Apa yang kulihat dari atas sini mengejutkanku

Ketika aku melompat, waktu seakan bergerak dalam mekanisme slow motion. Secara mengejutkan, aku bisa mengamati sepasang suami-istri tengah bertengkar di sebuah kamar di lantai sepuluh. Setahuku, keduanya adalah pasangan paling ramah sekaligus paling akur dan romantis di apartemen ini. Sungguh mengherankan melihat keduanya saling berteriak dan saling menyakiti hati satu sama lain.



Tak kusangka, pasangan paling romantis pun juga mengalami pertengkaran – kaskus

Turun satu level, aku melihat Peter tengah menangis di kamarnya di lantai sembilan. Aku tertegun. Peter adalah orang paling tabah yang pernah kukenal selama ini. Ia bahkan kerap menjadi penyemangat bagi orang lain yang sedang dilanda kesusahan. Sungguh mengherankan melihat dirinya terlihat rapuh dan menangis sendirian.



Peter yang tabah pun juga bisa menangis? Ada apa sebenarnya? – kaskus

Kejadian di lantai delapan amat mengejutkan bagi Ah Mei. Aku melihatnya memergoki tunangannya tengah bercinta dengan sahabat karibnya sendiri. Selama ini, kukira kejadian semacam ini hanya ada di layar kaca.
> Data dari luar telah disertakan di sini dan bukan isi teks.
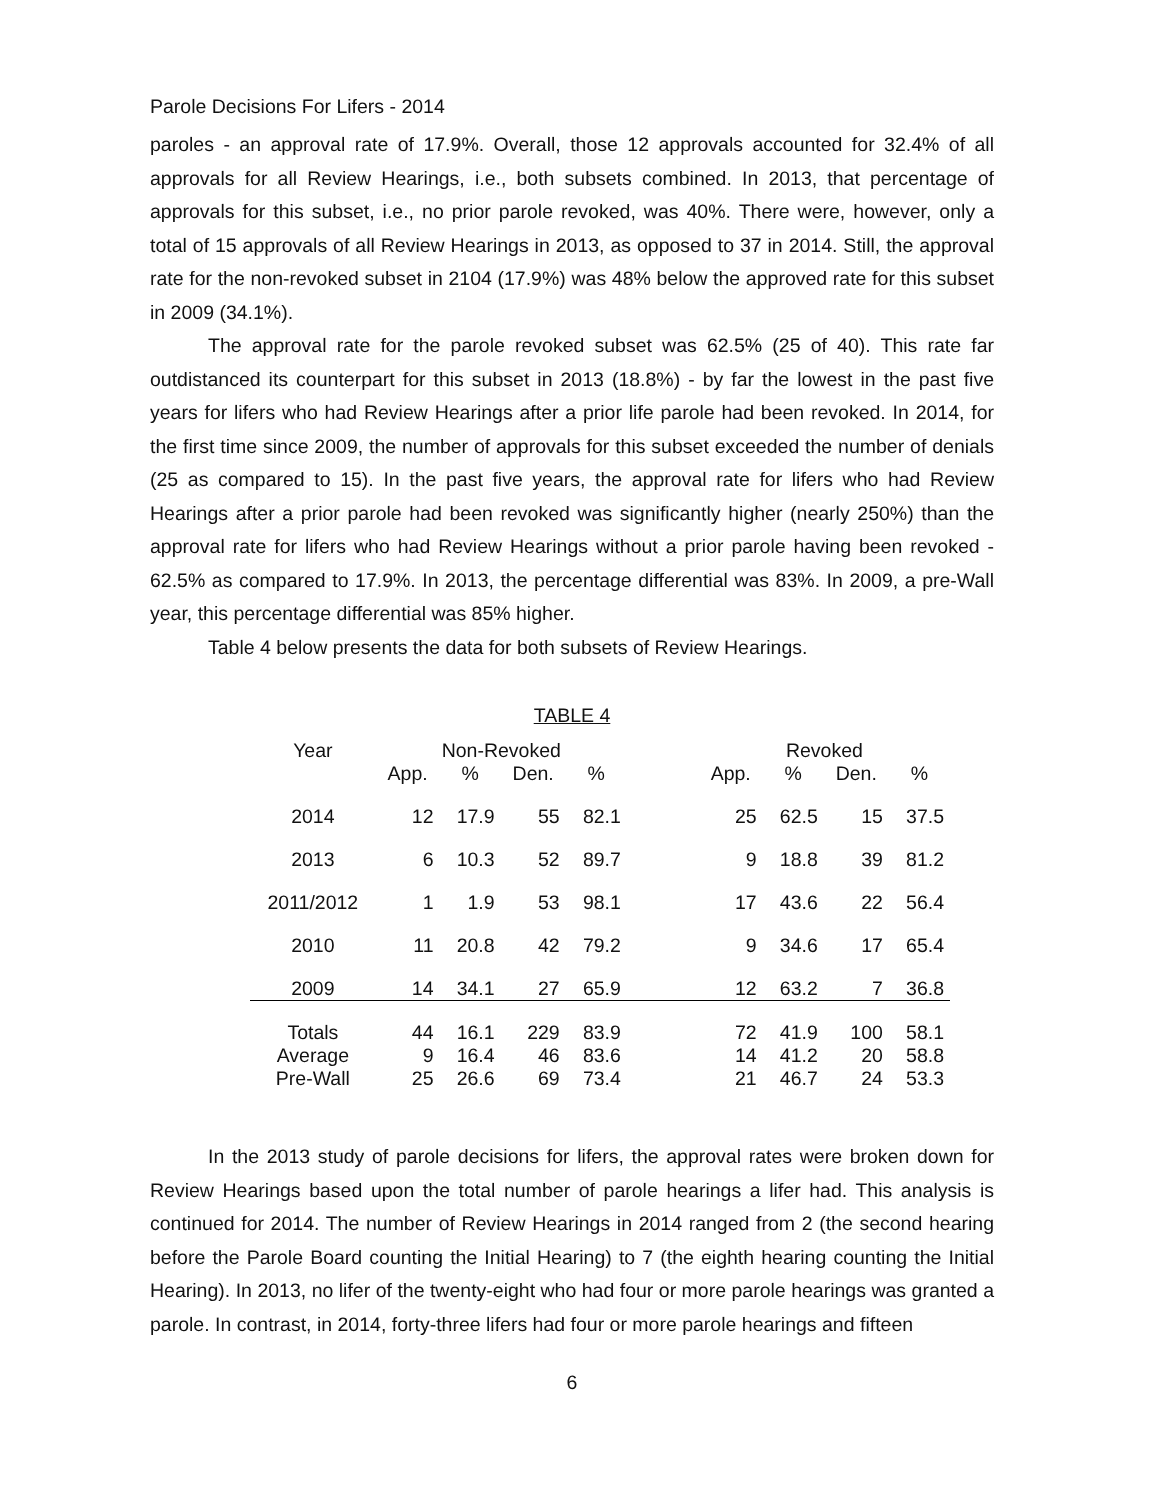Parole Decisions For Lifers - 2014
paroles - an approval rate of 17.9%. Overall, those 12 approvals accounted for 32.4% of all approvals for all Review Hearings, i.e., both subsets combined. In 2013, that percentage of approvals for this subset, i.e., no prior parole revoked, was 40%. There were, however, only a total of 15 approvals of all Review Hearings in 2013, as opposed to 37 in 2014. Still, the approval rate for the non-revoked subset in 2104 (17.9%) was 48% below the approved rate for this subset in 2009 (34.1%).
The approval rate for the parole revoked subset was 62.5% (25 of 40). This rate far outdistanced its counterpart for this subset in 2013 (18.8%) - by far the lowest in the past five years for lifers who had Review Hearings after a prior life parole had been revoked. In 2014, for the first time since 2009, the number of approvals for this subset exceeded the number of denials (25 as compared to 15). In the past five years, the approval rate for lifers who had Review Hearings after a prior parole had been revoked was significantly higher (nearly 250%) than the approval rate for lifers who had Review Hearings without a prior parole having been revoked - 62.5% as compared to 17.9%. In 2013, the percentage differential was 83%. In 2009, a pre-Wall year, this percentage differential was 85% higher.
Table 4 below presents the data for both subsets of Review Hearings.
TABLE 4
| Year | Non-Revoked | | | | | Revoked | | | |
| --- | --- | --- | --- | --- | --- | --- | --- | --- | --- |
| | App. | % | Den. | % | | App. | % | Den. | % |
| 2014 | 12 | 17.9 | 55 | 82.1 | | 25 | 62.5 | 15 | 37.5 |
| 2013 | 6 | 10.3 | 52 | 89.7 | | 9 | 18.8 | 39 | 81.2 |
| 2011/2012 | 1 | 1.9 | 53 | 98.1 | | 17 | 43.6 | 22 | 56.4 |
| 2010 | 11 | 20.8 | 42 | 79.2 | | 9 | 34.6 | 17 | 65.4 |
| 2009 | 14 | 34.1 | 27 | 65.9 | | 12 | 63.2 | 7 | 36.8 |
| Totals | 44 | 16.1 | 229 | 83.9 | | 72 | 41.9 | 100 | 58.1 |
| Average | 9 | 16.4 | 46 | 83.6 | | 14 | 41.2 | 20 | 58.8 |
| Pre-Wall | 25 | 26.6 | 69 | 73.4 | | 21 | 46.7 | 24 | 53.3 |
In the 2013 study of parole decisions for lifers, the approval rates were broken down for Review Hearings based upon the total number of parole hearings a lifer had. This analysis is continued for 2014. The number of Review Hearings in 2014 ranged from 2 (the second hearing before the Parole Board counting the Initial Hearing) to 7 (the eighth hearing counting the Initial Hearing). In 2013, no lifer of the twenty-eight who had four or more parole hearings was granted a parole. In contrast, in 2014, forty-three lifers had four or more parole hearings and fifteen
6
Tapi kini aku melihatnya sendiri di kehidupan nyata, ada tunangan dan sahabat yang tega menusuk orang-orang seperti Ah Mei dari belakang.



Kasihan Ah Mei, lelaki itu memang tak tahu diuntung. Sahabatnya apalagi. Kok tega sih menjadi perebut calon suami orang? – kaskus

Sambil terus meluncur turun, kini aku merasa mendapat kekuatan super karena aku bisa melihat dengan jelas tulisan apa yang tertera di bungkus obat yang diminum Dan si penghuni lantai tujuh. Ia menenggak obat anti depresi. Dulu, obat semacam itu hanya diminum secara ilegal oleh para rockstar seperti Kurt Cobain dari Nirvana untuk teler. Kini aku melihat sendiri ada orang-orang biasa yang juga menenggaknya. Aku tahu Dan tidak suka teler. Minum alkohol pun tak pernah. Berarti jelas, ia mengalami depresi. Kenapa sih, seseorang bisa terkena depresi?
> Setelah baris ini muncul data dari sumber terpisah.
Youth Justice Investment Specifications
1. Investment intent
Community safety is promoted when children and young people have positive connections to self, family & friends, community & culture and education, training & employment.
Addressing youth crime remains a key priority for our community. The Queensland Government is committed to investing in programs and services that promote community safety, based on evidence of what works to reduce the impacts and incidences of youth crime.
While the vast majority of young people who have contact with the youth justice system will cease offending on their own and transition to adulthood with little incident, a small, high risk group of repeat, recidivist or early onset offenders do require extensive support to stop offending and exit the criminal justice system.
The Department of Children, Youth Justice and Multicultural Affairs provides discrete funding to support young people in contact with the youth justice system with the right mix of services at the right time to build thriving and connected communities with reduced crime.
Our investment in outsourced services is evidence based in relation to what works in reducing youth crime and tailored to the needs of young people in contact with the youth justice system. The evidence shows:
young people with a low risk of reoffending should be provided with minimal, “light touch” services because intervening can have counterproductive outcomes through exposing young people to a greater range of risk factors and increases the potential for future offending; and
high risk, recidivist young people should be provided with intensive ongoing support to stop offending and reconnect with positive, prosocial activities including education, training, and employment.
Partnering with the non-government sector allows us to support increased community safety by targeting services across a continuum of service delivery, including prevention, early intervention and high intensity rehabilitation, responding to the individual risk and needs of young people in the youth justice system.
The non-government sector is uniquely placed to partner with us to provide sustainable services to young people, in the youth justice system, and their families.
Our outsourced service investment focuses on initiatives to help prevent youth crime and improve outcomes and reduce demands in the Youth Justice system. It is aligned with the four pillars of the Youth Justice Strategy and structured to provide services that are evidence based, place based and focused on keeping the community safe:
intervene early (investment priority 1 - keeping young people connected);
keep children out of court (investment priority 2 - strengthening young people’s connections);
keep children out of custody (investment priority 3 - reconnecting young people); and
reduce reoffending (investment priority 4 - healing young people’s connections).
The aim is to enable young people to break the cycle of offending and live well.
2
Dan minum obat anti depresi? – Apakah ia tengah depresi atau mencoba untuk teler? – kaskus

Saat tubuhku berada sejajar dengan lantai enam, aku melihat Heng si pengangguran tengah sibuk meneliti koran. Kulihat ia membeli tujuh koran setiap harinya untuk mencari lowongan pekerjaan. Nampaknya ia masih belum juga mendapatkannya sehingga masih terus melanjutkan rutinitasnya dengan koran-koran itu.



Kasihan Heng, meski selalu membeli 7 buah koran setiap hari untuk mencari lowongan, ia tak kunjung mendapatkannya – kaskus

Ketika aku melewati jendela kamar tuan Wong di lantai lima, aku terkejut karena ia tengah menjajal satu per satu pakaian dalam istrinya. Aku tak pernah menduga ia punya kelainan seperti itu. Apalagi, tuan Wong adalah salah satu orang terpandang di kota ini. Kira-kira, apa kata orang kalau mereka tahu tuan Wong punya kebiasaan mencobai pakaian dalam wanita?
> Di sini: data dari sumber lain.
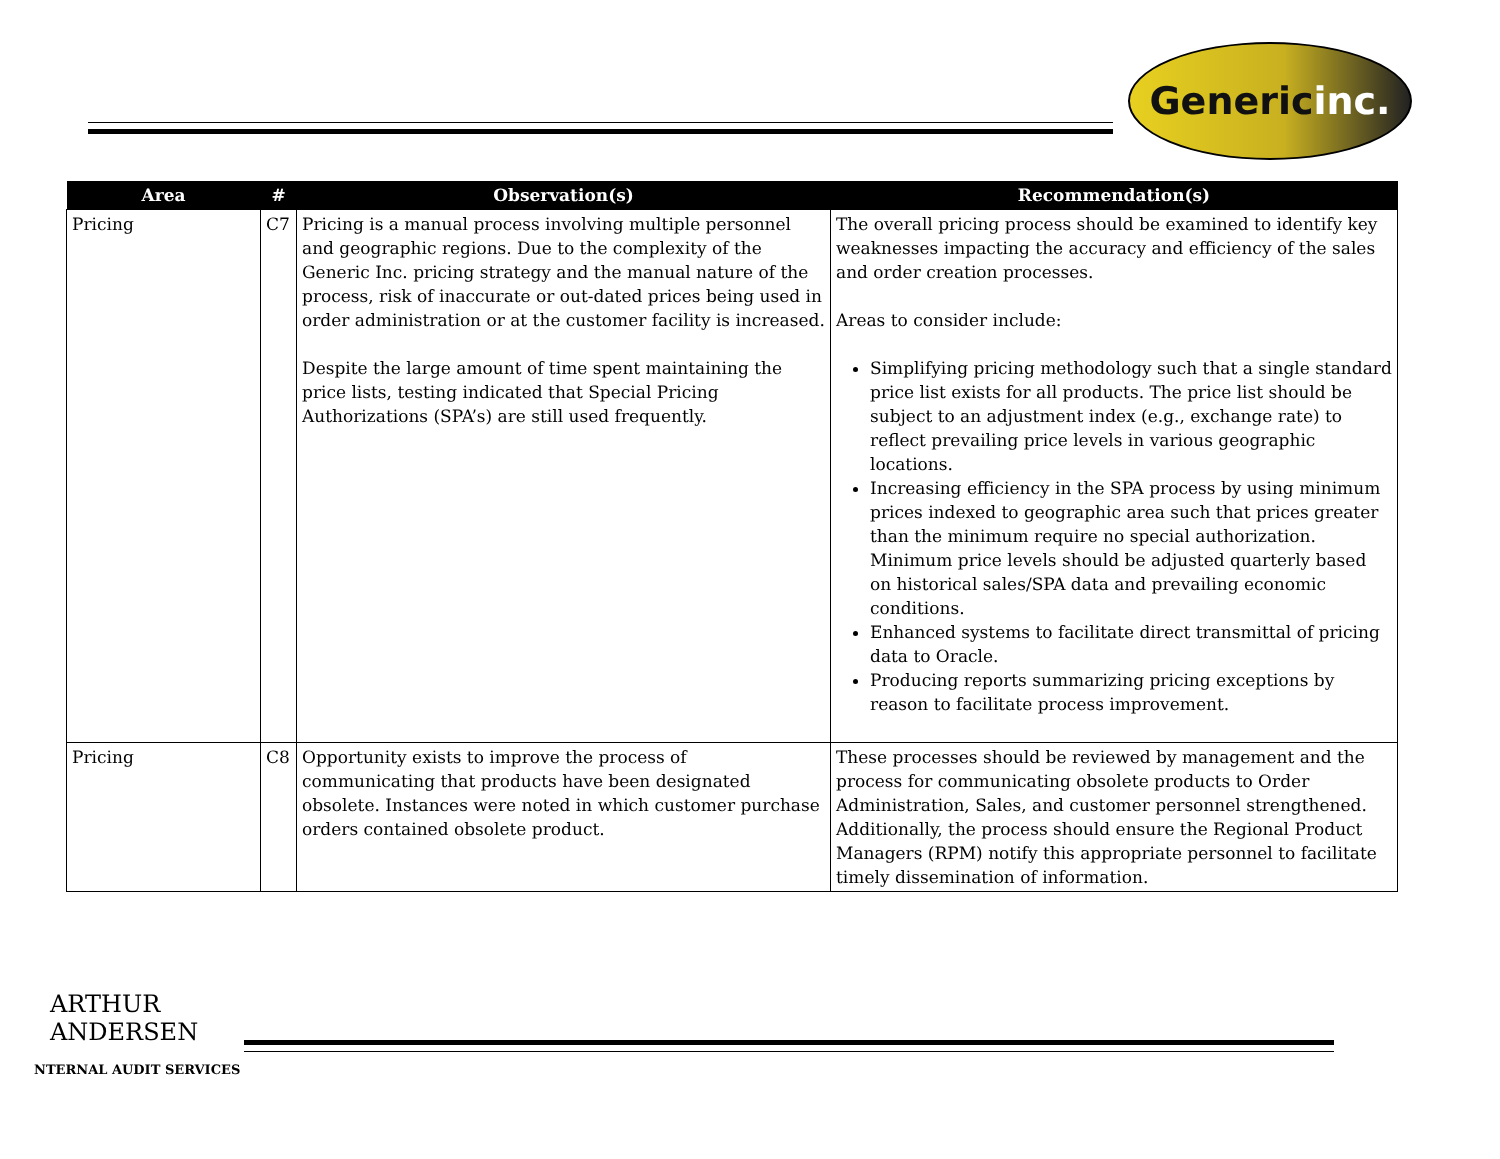Generic inc.
| Area | # | Observation(s) | Recommendation(s) |
| --- | --- | --- | --- |
| Pricing | C7 | Pricing is a manual process involving multiple personnel and geographic regions. Due to the complexity of the Generic Inc. pricing strategy and the manual nature of the process, risk of inaccurate or out-dated prices being used in order administration or at the customer facility is increased. Despite the large amount of time spent maintaining the price lists, testing indicated that Special Pricing Authorizations (SPA’s) are still used frequently. | The overall pricing process should be examined to identify key weaknesses impacting the accuracy and efficiency of the sales and order creation processes. Areas to consider include: Simplifying pricing methodology such that a single standard price list exists for all products. The price list should be subject to an adjustment index (e.g., exchange rate) to reflect prevailing price levels in various geographic locations. Increasing efficiency in the SPA process by using minimum prices indexed to geographic area such that prices greater than the minimum require no special authorization. Minimum price levels should be adjusted quarterly based on historical sales/SPA data and prevailing economic conditions. Enhanced systems to facilitate direct transmittal of pricing data to Oracle. Producing reports summarizing pricing exceptions by reason to facilitate process improvement. |
| Pricing | C8 | Opportunity exists to improve the process of communicating that products have been designated obsolete. Instances were noted in which customer purchase orders contained obsolete product. | These processes should be reviewed by management and the process for communicating obsolete products to Order Administration, Sales, and customer personnel strengthened. Additionally, the process should ensure the Regional Product Managers (RPM) notify this appropriate personnel to facilitate timely dissemination of information. |
ARTHUR
ANDERSEN
NTERNAL AUDIT SERVICES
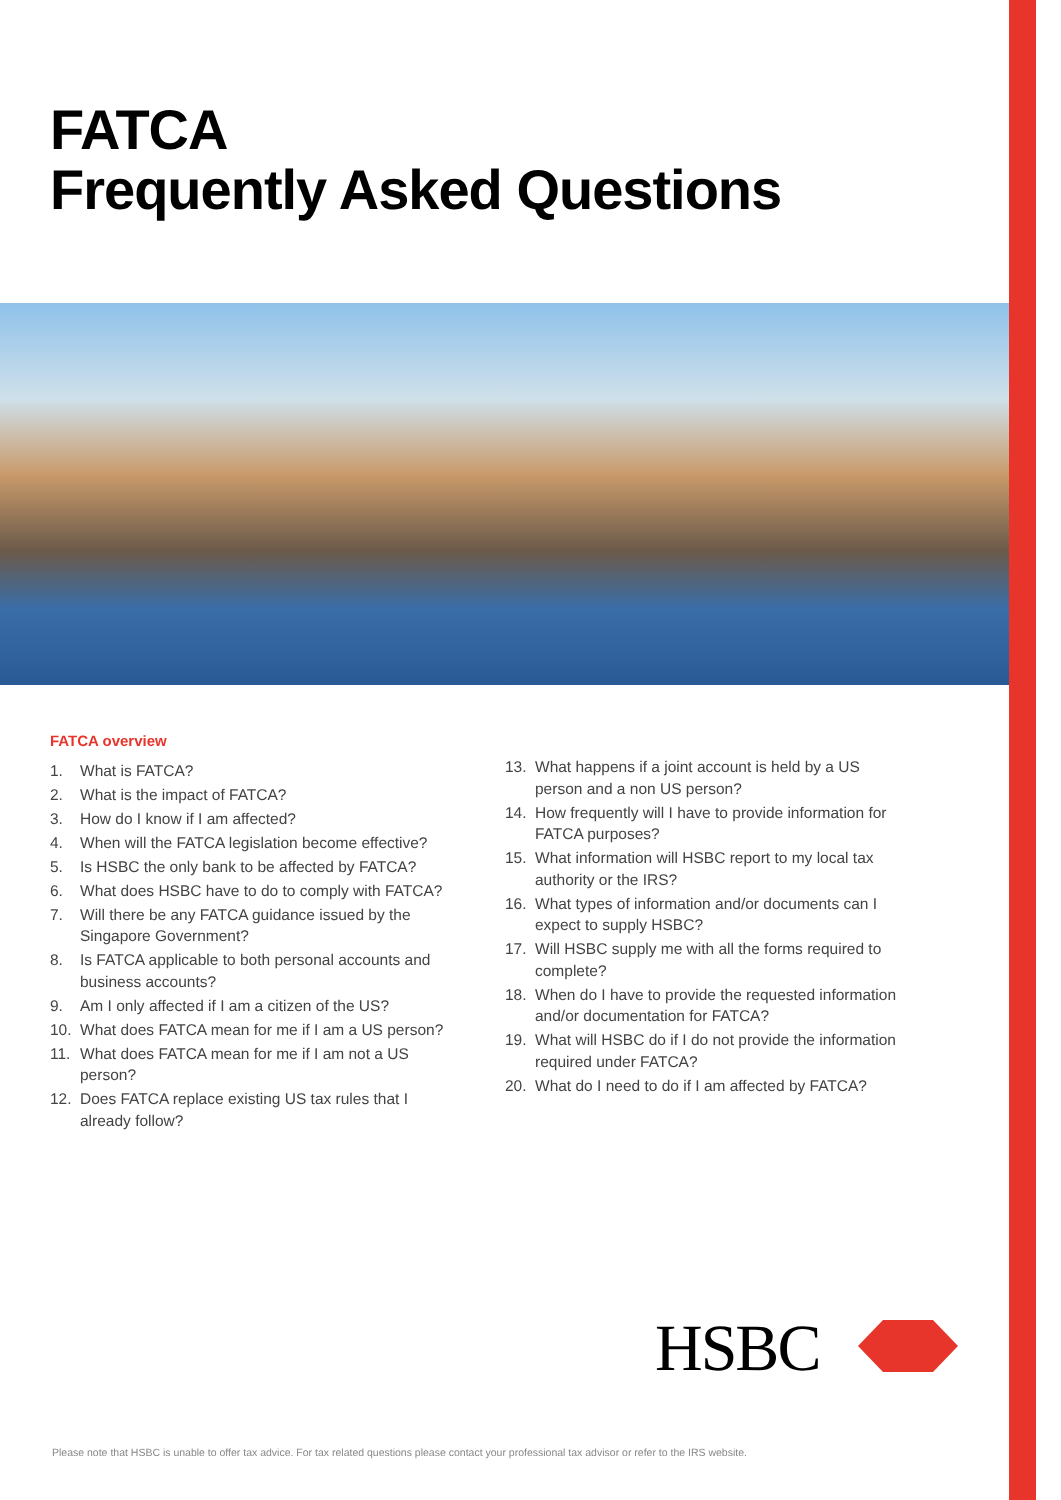FATCA
Frequently Asked Questions
FATCA overview
1. What is FATCA?
2. What is the impact of FATCA?
3. How do I know if I am affected?
4. When will the FATCA legislation become effective?
5. Is HSBC the only bank to be affected by FATCA?
6. What does HSBC have to do to comply with FATCA?
7. Will there be any FATCA guidance issued by the Singapore Government?
8. Is FATCA applicable to both personal accounts and business accounts?
9. Am I only affected if I am a citizen of the US?
10. What does FATCA mean for me if I am a US person?
11. What does FATCA mean for me if I am not a US person?
12. Does FATCA replace existing US tax rules that I already follow?
13. What happens if a joint account is held by a US person and a non US person?
14. How frequently will I have to provide information for FATCA purposes?
15. What information will HSBC report to my local tax authority or the IRS?
16. What types of information and/or documents can I expect to supply HSBC?
17. Will HSBC supply me with all the forms required to complete?
18. When do I have to provide the requested information and/or documentation for FATCA?
19. What will HSBC do if I do not provide the information required under FATCA?
20. What do I need to do if I am affected by FATCA?
HSBC
Please note that HSBC is unable to offer tax advice. For tax related questions please contact your professional tax advisor or refer to the IRS website.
Astaga, tuan Wong ternyata gemar bertingkah aneh dengan memakai pakaian istrinya! Apa kata warga kota jika mengetahui hal ini? – kaskus

Di lantai empat, aku kembali melihat pertengkaran. Jika di lantai sepuluh tadi aku melihat sepasang suami istri, maka kini aku melihat Rose dengan kekasihnya. Mereka terlihat saling membenci satu sama lain sehingga banyak makian terlontar dari keduanya. Aku tak tahu apakah ini akhir dari hubungan mereka. Sayang sebetulnya, karena aku selalu berharap mereka akan menikah.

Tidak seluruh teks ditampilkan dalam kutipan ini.